### Data under study

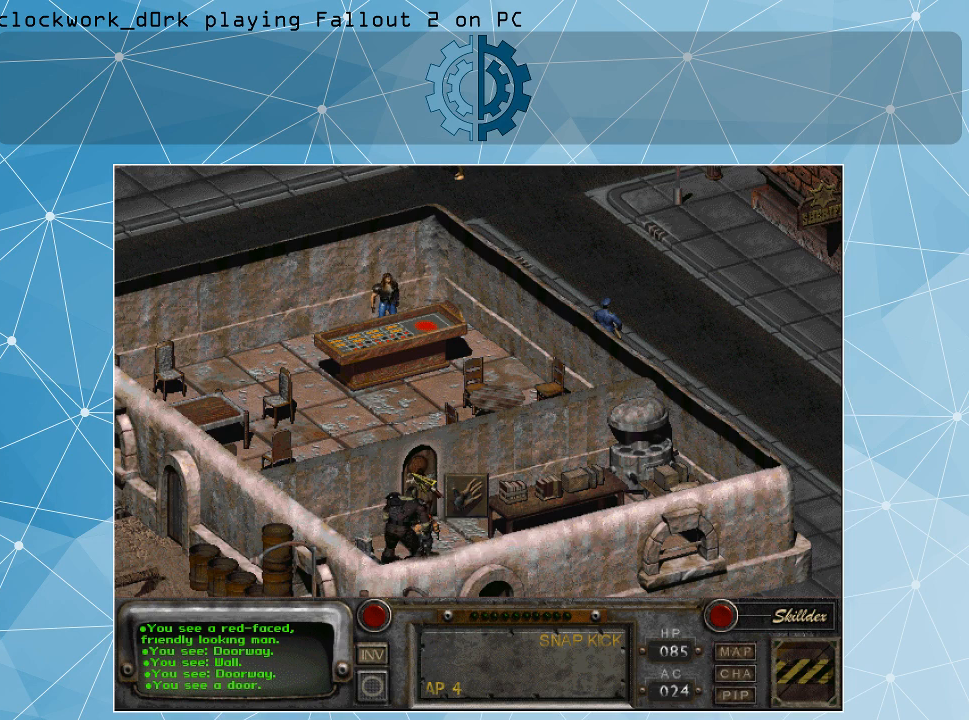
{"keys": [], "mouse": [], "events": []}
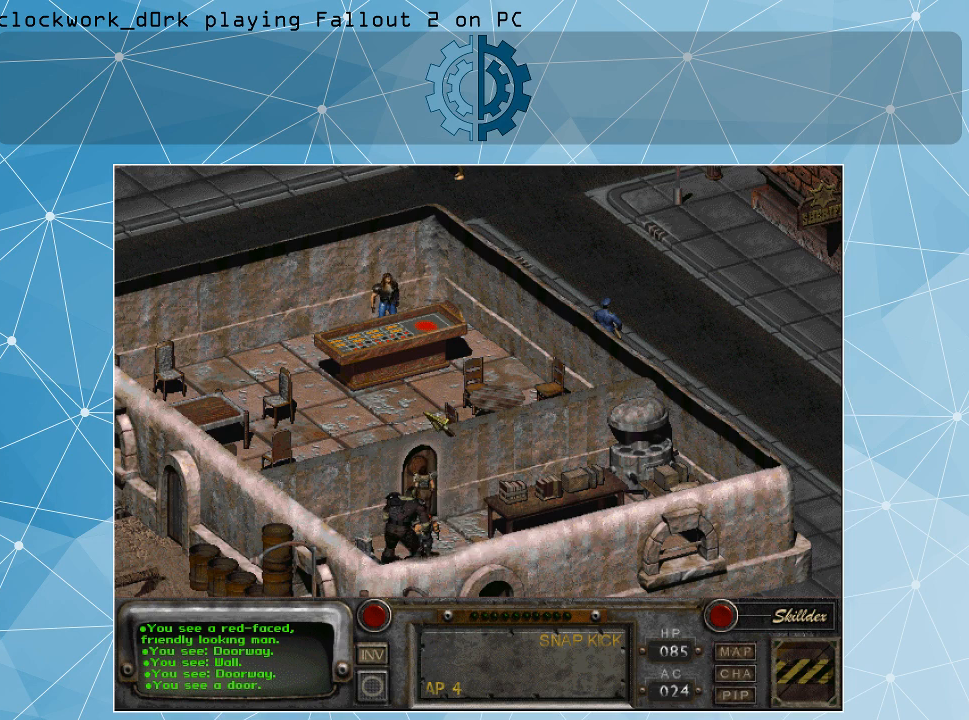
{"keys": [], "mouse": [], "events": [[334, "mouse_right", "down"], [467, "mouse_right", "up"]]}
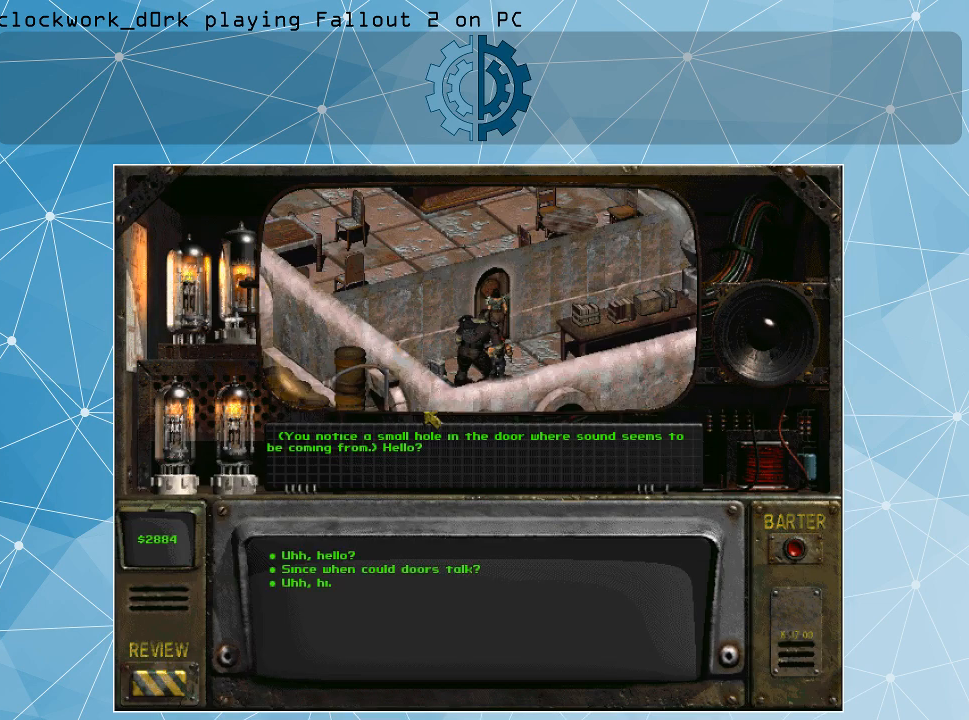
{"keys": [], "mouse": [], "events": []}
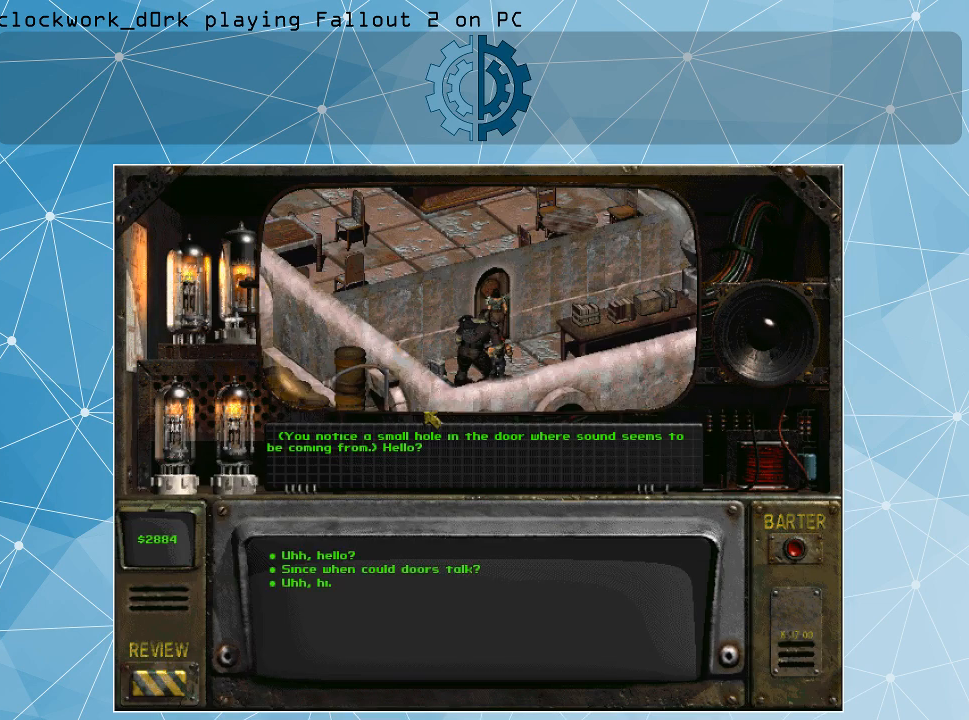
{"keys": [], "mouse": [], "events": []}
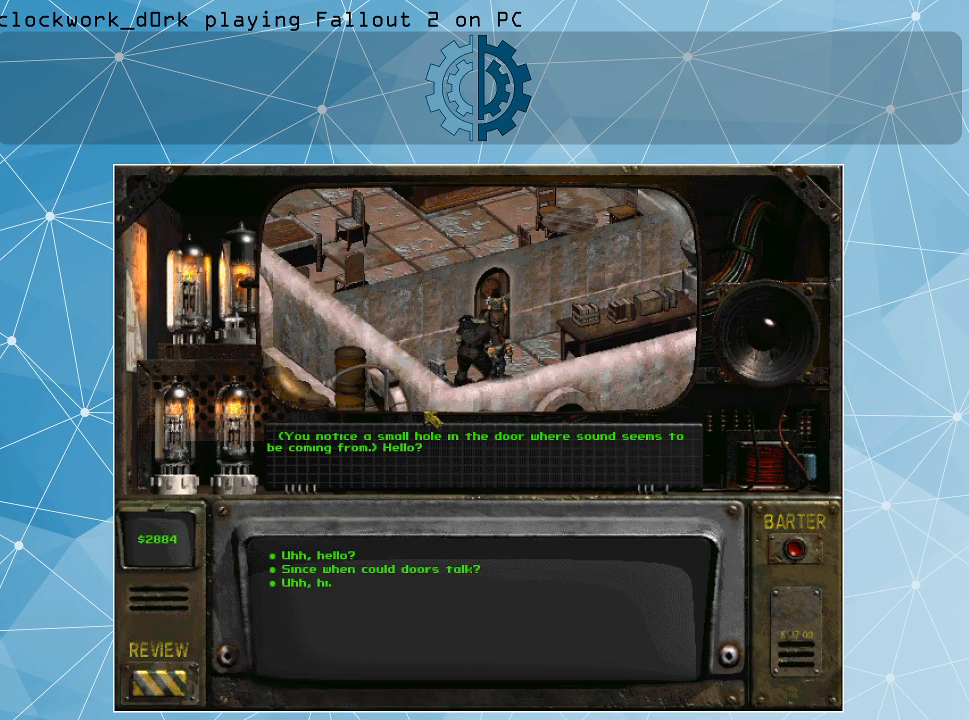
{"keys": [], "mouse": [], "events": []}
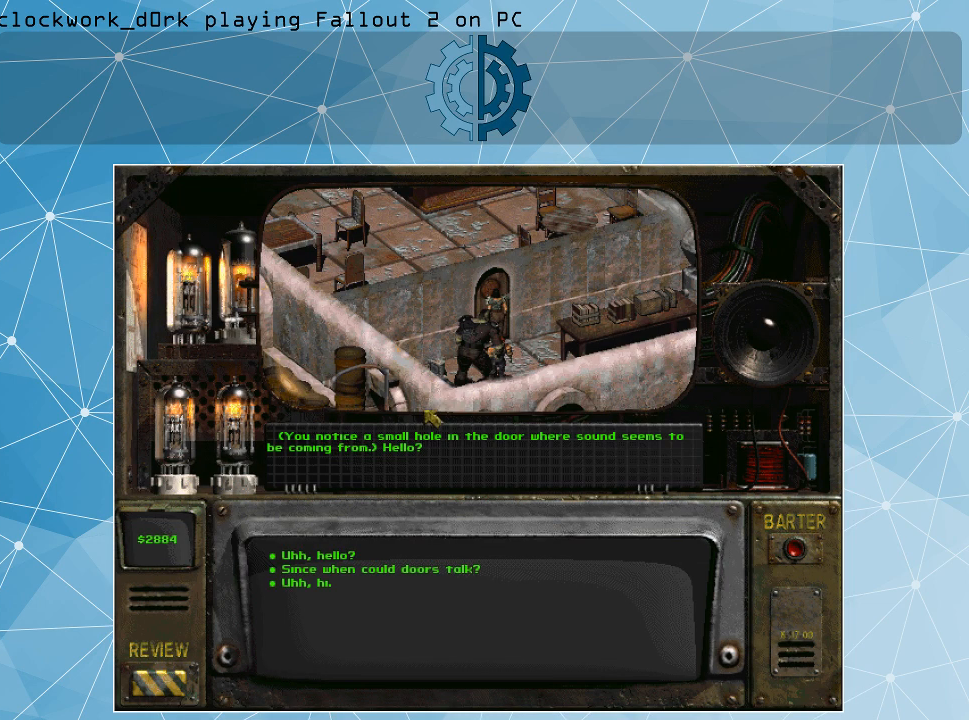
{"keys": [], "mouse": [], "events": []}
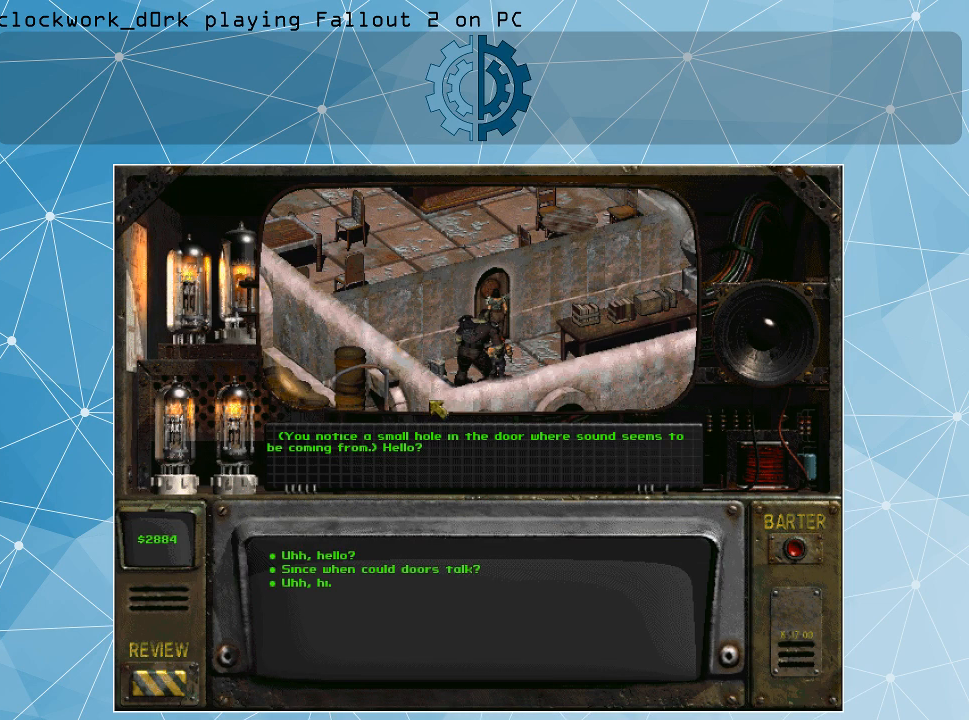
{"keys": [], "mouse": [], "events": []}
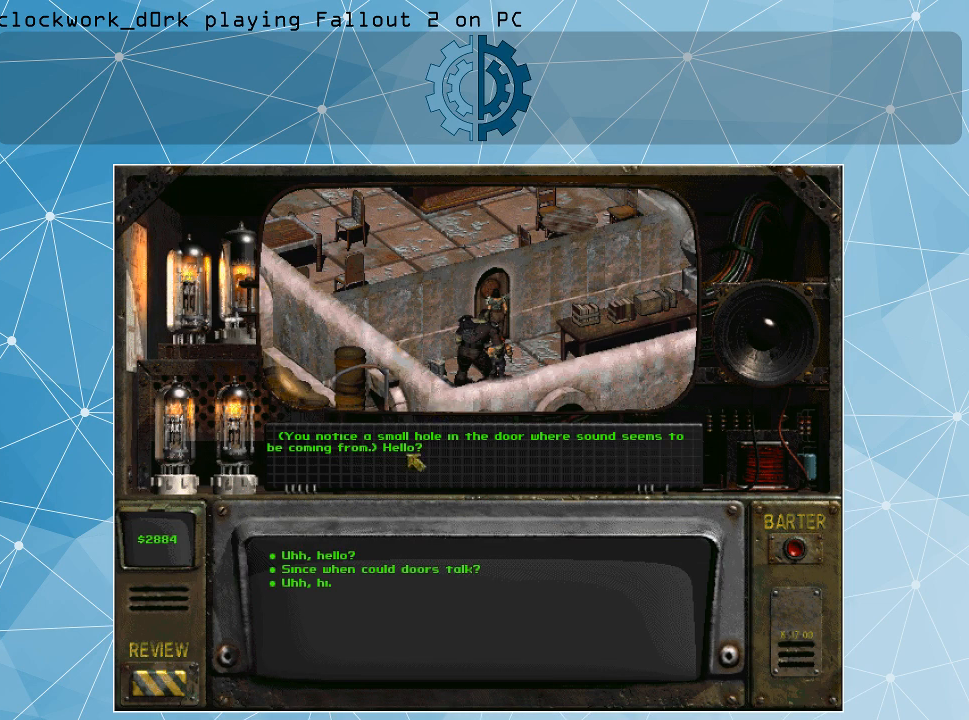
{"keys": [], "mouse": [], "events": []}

### Task
The material above is to be transcribed exactly, with all pictures omitted.

### Result of this task
{"keys": [], "mouse": [], "events": []}
{"keys": [], "mouse": [], "events": [[334, "mouse_right", "down"], [467, "mouse_right", "up"]]}
{"keys": [], "mouse": [], "events": []}
{"keys": [], "mouse": [], "events": []}
{"keys": [], "mouse": [], "events": []}
{"keys": [], "mouse": [], "events": []}
{"keys": [], "mouse": [], "events": []}
{"keys": [], "mouse": [], "events": []}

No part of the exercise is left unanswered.